According to Sun, patients treated with chloroquine saw a greater drop in fever, an improvement in their lung scans and required a shorter time to recover compared to parallel groups.

Among other drugs currently being tested in China is a Swiss-made anti-inflammation drug called Tocilizumab that suppresses overreactions by the immune system.  

Another interesting advance has been made with a US antiviral drug called remdesivir, which has had impressive results in tests with more than 200 extremely ill patients.

Remdesivir was developed by Gilead Sciences to treat Ebola patients. It had good results in laboratories and with animals but was less successful with tests out in the field. Nevertheless, global health authorities deem it the most promising of possible treatments for people with severe cases of the virus.

Europe:

French pharmaceutical company Sanofi has announced it is ready to offer millions of doses of an antimalarial drug to French authorities after "promising" initial trials.

Sanofi said it could potentially treat 300,000 COVID-19 patients with the antimalarial drug Plaquenil, a spokesperson for the laboratory told AFP, adding that the group was ready to work with French health authorities “to confirm these results”.

Sanofi and its partner Regeneron Pharmaceuticals Inc have also started a clinical trial of their rheumatoid arthritis drug Kevzara as a treatment for the virus, the companies said on Monday.

Testing for patients with mid-to-severe stages of the virus will begin immediately, and the companies anticipate the trial will test up to 400 patients.

United States:

The United States may have had a slow start, but it has now sprinted ahead in the race for a vaccine.

A key development in the battle against the virus has emerged from the Quantitative Biosciences Institute Coronavirus Research Group, based out of the University of California. This team of hundreds of scientists has identified more than 50 drugs already in circulation that may effectively treat people infected with the virus.

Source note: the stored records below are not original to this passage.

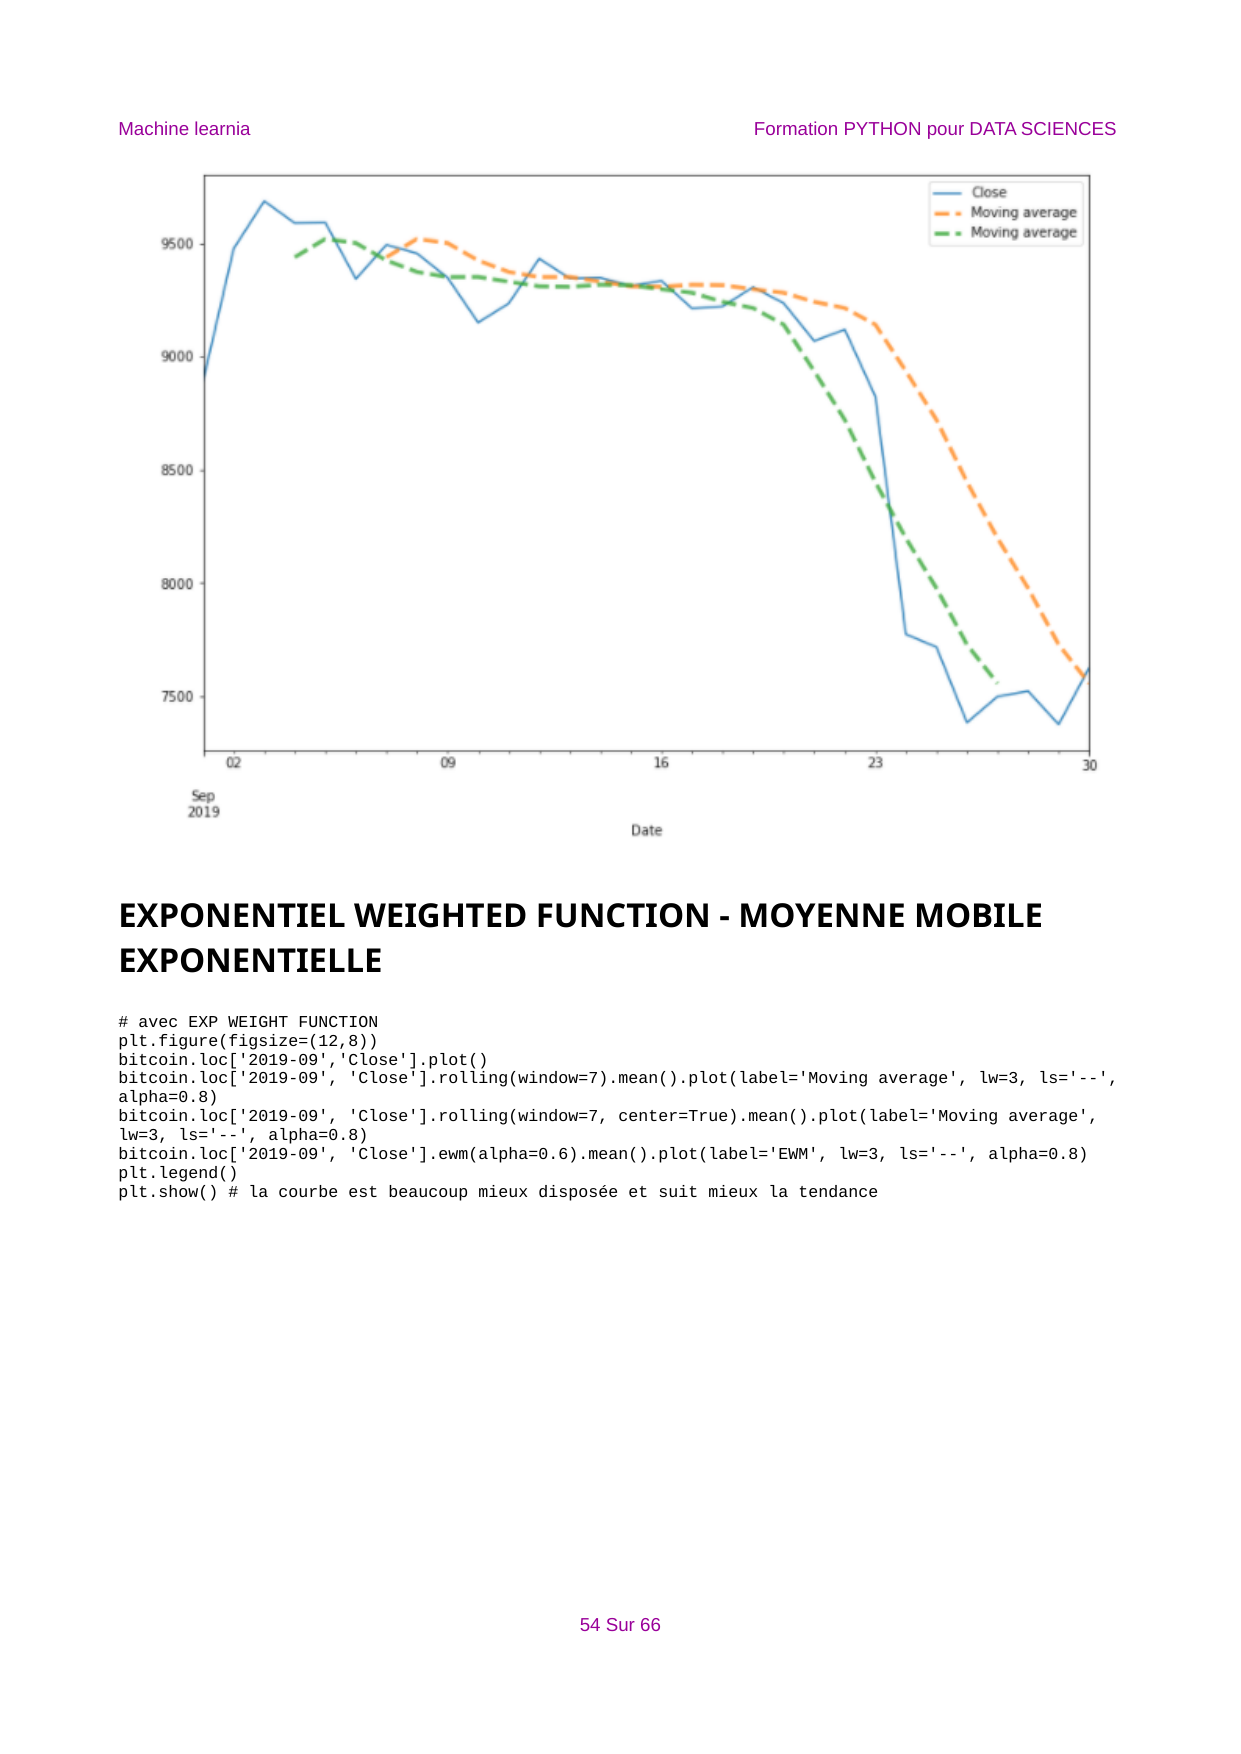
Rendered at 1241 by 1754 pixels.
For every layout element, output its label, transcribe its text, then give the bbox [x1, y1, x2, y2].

text plt.figure(figsize=(12,8)) [118, 1032, 1122, 1051]
picture [129, 169, 1111, 849]
text plt.show() # la courbe est beaucoup mieux disposée et suit mieux la tendance [118, 1183, 1122, 1202]
text plt.legend() [118, 1164, 1122, 1183]
subtitle EXPONENTIEL WEIGHTED FUNCTION - MOYENNE MOBILE EXPONENTIELLE [118, 893, 1122, 982]
text bitcoin.loc['2019-09', 'Close'].rolling(window=7, center=True).mean().plot(label='Moving average', lw=3, ls='--', alpha=0.8) [118, 1108, 1122, 1145]
text bitcoin.loc['2019-09','Close'].plot() [118, 1051, 1122, 1070]
text bitcoin.loc['2019-09', 'Close'].ewm(alpha=0.6).mean().plot(label='EWM', lw=3, ls='--', alpha=0.8) [118, 1145, 1122, 1164]
text # avec EXP WEIGHT FUNCTION [118, 1013, 1122, 1032]
text bitcoin.loc['2019-09', 'Close'].rolling(window=7).mean().plot(label='Moving average', lw=3, ls='--', alpha=0.8) [118, 1070, 1122, 1108]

The group has taken a different approach from many of their peers. Rather than find drugs that attack the virus itself, they are exploring drugs that will protect the proteins in our own cells that the coronavirus depends on to thrive and reproduce. With this type of treatment, our own systems will fight the virus.

Such a project would typically take a minimum of two years to achieve the results that this working group, which includes 22 laboratories across the US, has managed in a few weeks.

Another major development is the use of the HIV combination treatment lopinavir-ritonavari. This is currently being used in trials in America and other countries across the world, including India.

However, amid all the scientific developments, there are also unfounded rumours. In a statement published on Monday, Johnson & Johnson said there is “no evidence” that its HIV drug Prezista had any effect against the coronavirus in response to unsubstantiated reports that the drug might be a cure.

The company said it was aware that some HIV treatments are being considered as options to treat patients diagnosed with COVID-19.

Johnson & Johnson did say, however, that it was “partnering with multiple organizations to support the development of research programs and fast-track solutions for COVID-19”.